### What is required
Rewrite the lines of Collected data below as a Markdown table with two columns, "No." for the row number and "Line" for the line itself. Leave out any blank lines.

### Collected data

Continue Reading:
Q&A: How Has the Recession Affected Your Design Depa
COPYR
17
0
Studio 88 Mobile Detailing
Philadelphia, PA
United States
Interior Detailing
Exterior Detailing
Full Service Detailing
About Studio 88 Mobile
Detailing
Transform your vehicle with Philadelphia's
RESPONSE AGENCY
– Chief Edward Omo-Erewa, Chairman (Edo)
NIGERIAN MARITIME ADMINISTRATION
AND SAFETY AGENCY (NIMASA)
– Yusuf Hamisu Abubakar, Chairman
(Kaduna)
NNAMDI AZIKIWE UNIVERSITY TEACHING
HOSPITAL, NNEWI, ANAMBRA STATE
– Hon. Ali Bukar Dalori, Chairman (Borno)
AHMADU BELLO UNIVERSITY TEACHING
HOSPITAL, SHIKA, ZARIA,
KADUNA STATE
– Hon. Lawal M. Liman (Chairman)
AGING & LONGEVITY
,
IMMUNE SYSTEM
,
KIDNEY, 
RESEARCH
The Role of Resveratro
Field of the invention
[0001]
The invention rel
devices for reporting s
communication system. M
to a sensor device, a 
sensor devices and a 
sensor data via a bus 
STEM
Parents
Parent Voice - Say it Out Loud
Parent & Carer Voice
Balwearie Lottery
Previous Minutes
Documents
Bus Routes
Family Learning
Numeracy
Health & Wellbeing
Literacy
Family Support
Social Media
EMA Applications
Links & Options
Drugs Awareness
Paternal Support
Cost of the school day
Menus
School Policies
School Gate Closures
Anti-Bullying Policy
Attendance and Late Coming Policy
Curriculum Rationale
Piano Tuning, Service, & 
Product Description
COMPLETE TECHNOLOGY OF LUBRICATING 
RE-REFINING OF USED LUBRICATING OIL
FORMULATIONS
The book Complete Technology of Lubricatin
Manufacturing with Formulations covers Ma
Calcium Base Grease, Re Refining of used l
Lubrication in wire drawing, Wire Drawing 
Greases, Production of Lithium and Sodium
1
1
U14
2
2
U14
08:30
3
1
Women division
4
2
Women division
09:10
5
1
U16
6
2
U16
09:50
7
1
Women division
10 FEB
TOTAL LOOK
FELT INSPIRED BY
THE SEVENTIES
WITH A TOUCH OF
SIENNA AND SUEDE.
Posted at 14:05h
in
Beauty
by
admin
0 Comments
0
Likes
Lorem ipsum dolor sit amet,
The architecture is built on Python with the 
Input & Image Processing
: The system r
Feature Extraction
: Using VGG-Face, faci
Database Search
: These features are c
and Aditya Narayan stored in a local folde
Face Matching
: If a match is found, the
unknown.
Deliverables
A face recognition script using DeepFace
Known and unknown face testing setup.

### Result
| No. | Line |
|---|---|
| 1 | Continue Reading: |
| 2 | Q&A: How Has the Recession Affected Your Design Depa |
| 3 | COPYR |
| 4 | 17 |
| 5 | 0 |
| 6 | Studio 88 Mobile Detailing |
| 7 | Philadelphia, PA |
| 8 | United States |
| 9 | Interior Detailing |
| 10 | Exterior Detailing |
| 11 | Full Service Detailing |
| 12 | About Studio 88 Mobile |
| 13 | Detailing |
| 14 | Transform your vehicle with Philadelphia's |
| 15 | RESPONSE AGENCY |
| 16 | – Chief Edward Omo-Erewa, Chairman (Edo) |
| 17 | NIGERIAN MARITIME ADMINISTRATION |
| 18 | AND SAFETY AGENCY (NIMASA) |
| 19 | – Yusuf Hamisu Abubakar, Chairman |
| 20 | (Kaduna) |
| 21 | NNAMDI AZIKIWE UNIVERSITY TEACHING |
| 22 | HOSPITAL, NNEWI, ANAMBRA STATE |
| 23 | – Hon. Ali Bukar Dalori, Chairman (Borno) |
| 24 | AHMADU BELLO UNIVERSITY TEACHING |
| 25 | HOSPITAL, SHIKA, ZARIA, |
| 26 | KADUNA STATE |
| 27 | – Hon. Lawal M. Liman (Chairman) |
| 28 | AGING & LONGEVITY |
| 29 | , |
| 30 | IMMUNE SYSTEM |
| 31 | , |
| 32 | KIDNEY,  |
| 33 | RESEARCH |
| 34 | The Role of Resveratro |
| 35 | Field of the invention |
| 36 | [0001] |
| 37 | The invention rel |
| 38 | devices for reporting s |
| 39 | communication system. M |
| 40 | to a sensor device, a  |
| 41 | sensor devices and a  |
| 42 | sensor data via a bus  |
| 43 | STEM |
| 44 | Parents |
| 45 | Parent Voice - Say it Out Loud |
| 46 | Parent & Carer Voice |
| 47 | Balwearie Lottery |
| 48 | Previous Minutes |
| 49 | Documents |
| 50 | Bus Routes |
| 51 | Family Learning |
| 52 | Numeracy |
| 53 | Health & Wellbeing |
| 54 | Literacy |
| 55 | Family Support |
| 56 | Social Media |
| 57 | EMA Applications |
| 58 | Links & Options |
| 59 | Drugs Awareness |
| 60 | Paternal Support |
| 61 | Cost of the school day |
| 62 | Menus |
| 63 | School Policies |
| 64 | School Gate Closures |
| 65 | Anti-Bullying Policy |
| 66 | Attendance and Late Coming Policy |
| 67 | Curriculum Rationale |
| 68 | Piano Tuning, Service, &  |
| 69 | Product Description |
| 70 | COMPLETE TECHNOLOGY OF LUBRICATING  |
| 71 | RE-REFINING OF USED LUBRICATING OIL |
| 72 | FORMULATIONS |
| 73 | The book Complete Technology of Lubricatin |
| 74 | Manufacturing with Formulations covers Ma |
| 75 | Calcium Base Grease, Re Refining of used l |
| 76 | Lubrication in wire drawing, Wire Drawing  |
| 77 | Greases, Production of Lithium and Sodium |
| 78 | 1 |
| 79 | 1 |
| 80 | U14 |
| 81 | 2 |
| 82 | 2 |
| 83 | U14 |
| 84 | 08:30 |
| 85 | 3 |
| 86 | 1 |
| 87 | Women division |
| 88 | 4 |
| 89 | 2 |
| 90 | Women division |
| 91 | 09:10 |
| 92 | 5 |
| 93 | 1 |
| 94 | U16 |
| 95 | 6 |
| 96 | 2 |
| 97 | U16 |
| 98 | 09:50 |
| 99 | 7 |
| 100 | 1 |
| 101 | Women division |
| 102 | 10 FEB |
| 103 | TOTAL LOOK |
| 104 | FELT INSPIRED BY |
| 105 | THE SEVENTIES |
| 106 | WITH A TOUCH OF |
| 107 | SIENNA AND SUEDE. |
| 108 | Posted at 14:05h |
| 109 | in |
| 110 | Beauty |
| 111 | by |
| 112 | admin |
| 113 | 0 Comments |
| 114 | 0 |
| 115 | Likes |
| 116 | Lorem ipsum dolor sit amet, |
| 117 | The architecture is built on Python with the  |
| 118 | Input & Image Processing |
| 119 | : The system r |
| 120 | Feature Extraction |
| 121 | : Using VGG-Face, faci |
| 122 | Database Search |
| 123 | : These features are c |
| 124 | and Aditya Narayan stored in a local folde |
| 125 | Face Matching |
| 126 | : If a match is found, the |
| 127 | unknown. |
| 128 | Deliverables |
| 129 | A face recognition script using DeepFace |
| 130 | Known and unknown face testing setup. |